BRIEF 1 - Return the passage from the Dublin market report that begins at the words "A casualty of" and stops after "to raise capital.".
====== TEXT SHOWN ======
Dublin market lower ahead of Lehman decision

The Dublin market was almost 2 per cent lower today as the main financial stocks tracked lower ahead on an announcement from …

The Dublin market was almost 2 per cent lower today as the main financial stocks tracked lower ahead on an announcement from Lehman Brothers at 12.30pm.

At 12.29pm the Iseq index of Irish shares was 1.9 per cent lower at 4,468, a drop of 90 points.

Analysts said many stocks were broadly flat although Kerry Group and Smurfit Kappa were attracting interest.

Smurfit was the day's highest riser, up 2.8 per cent to €4.99 while Kerry Group added 50 cent, to rise 2.5 per cent to €20.50.

Among the banking stocks AIB was over 1 per cent lower at €8.63 while Irish Life and Permanent was €1.5 per cent down at €7.05. Bank of Ireland stock was off 2.3 per cent at €5.76, while Anglo shed over 3 per cent to €5.51.

Other fallers today include Elan, down 7.5 per cent to €8.10 and Kingspan shares which fell 4.3 per cent to €7.86.

World stocks fell after the collapse of Korean-led talks to rescue US investment bank Lehman Brothers.

The dollar initially lost ground after the Korean Development Bank confirmed it ended talks with Lehman due to disagreements over terms and its assessment of financial market conditions but the US currency later bounced back.

A casualty of the one-year-old credit crunch, Lehman brought forward the release of quarterly results and key strategic initiatives after its shares sank to a decade low on yesterday's growing concern over its ability to raise capital.
====== EXTRACTED ENTRIES ======
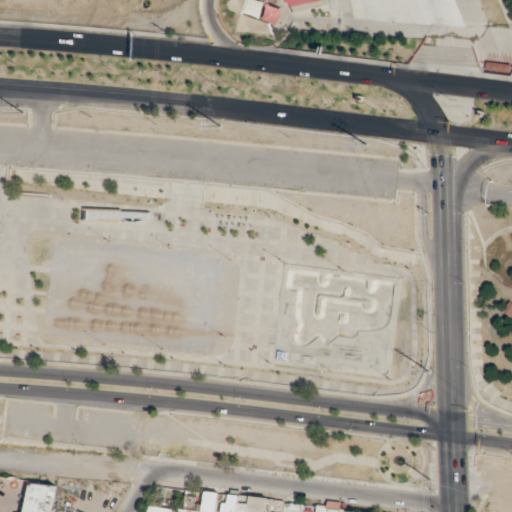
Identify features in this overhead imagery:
park: (85, 5)
park: (379, 29)
road: (211, 34)
road: (256, 63)
traffic signals: (397, 80)
road: (256, 113)
traffic signals: (437, 134)
parking lot: (199, 165)
park: (490, 286)
road: (496, 286)
park: (492, 483)
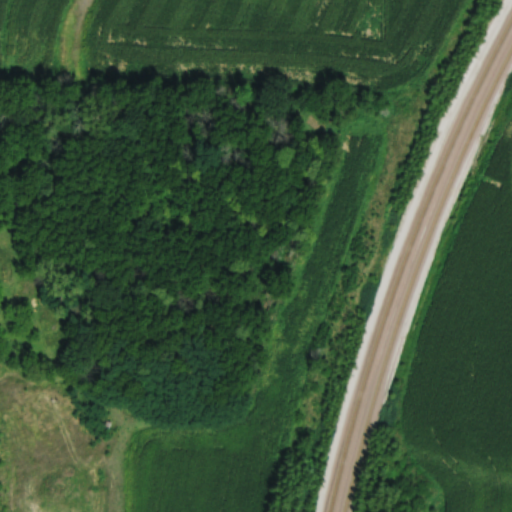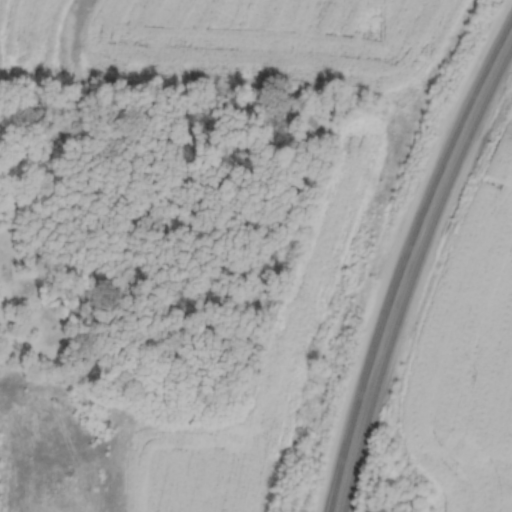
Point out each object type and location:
railway: (403, 255)
railway: (412, 271)
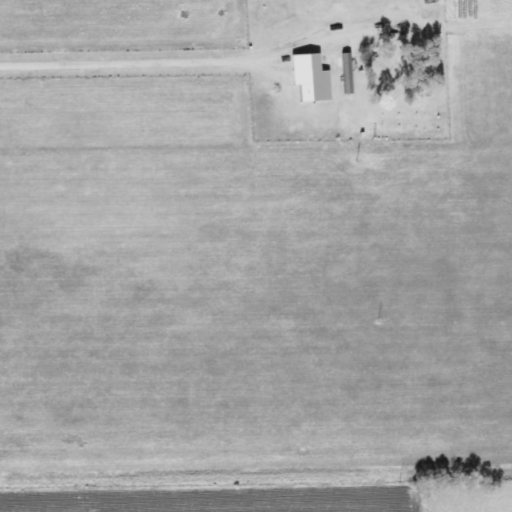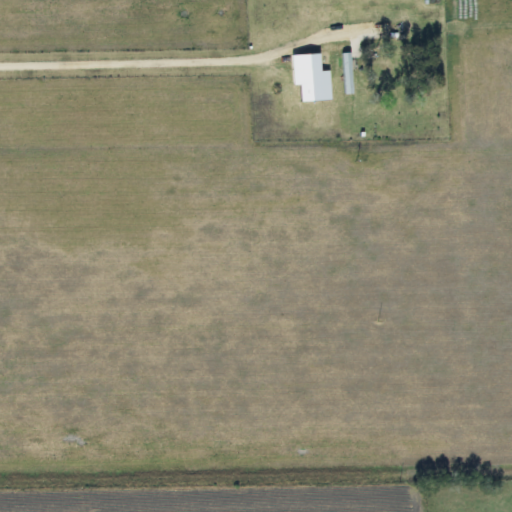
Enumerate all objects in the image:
road: (190, 60)
building: (339, 73)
======
BRIEF 2 - Output every line of the rows above as a JSON list of strings, one string per line, skipping blank lines and leaving out the pictures.

FINISHED ANSWER 1 -
A casualty of the one-year-old credit crunch, Lehman brought forward the release of quarterly results and key strategic initiatives after its shares sank to a decade low on yesterday's growing concern over its ability to raise capital.

FINISHED ANSWER 2 -
[
  "Identify features in this overhead imagery:",
  "park: (85, 5)",
  "park: (379, 29)",
  "road: (211, 34)",
  "road: (256, 63)",
  "traffic signals: (397, 80)",
  "road: (256, 113)",
  "traffic signals: (437, 134)",
  "parking lot: (199, 165)",
  "park: (490, 286)",
  "road: (496, 286)",
  "park: (492, 483)",
  "Point out each object type and location:",
  "railway: (403, 255)",
  "railway: (412, 271)",
  "Enumerate all objects in the image:",
  "road: (190, 60)",
  "building: (339, 73)"
]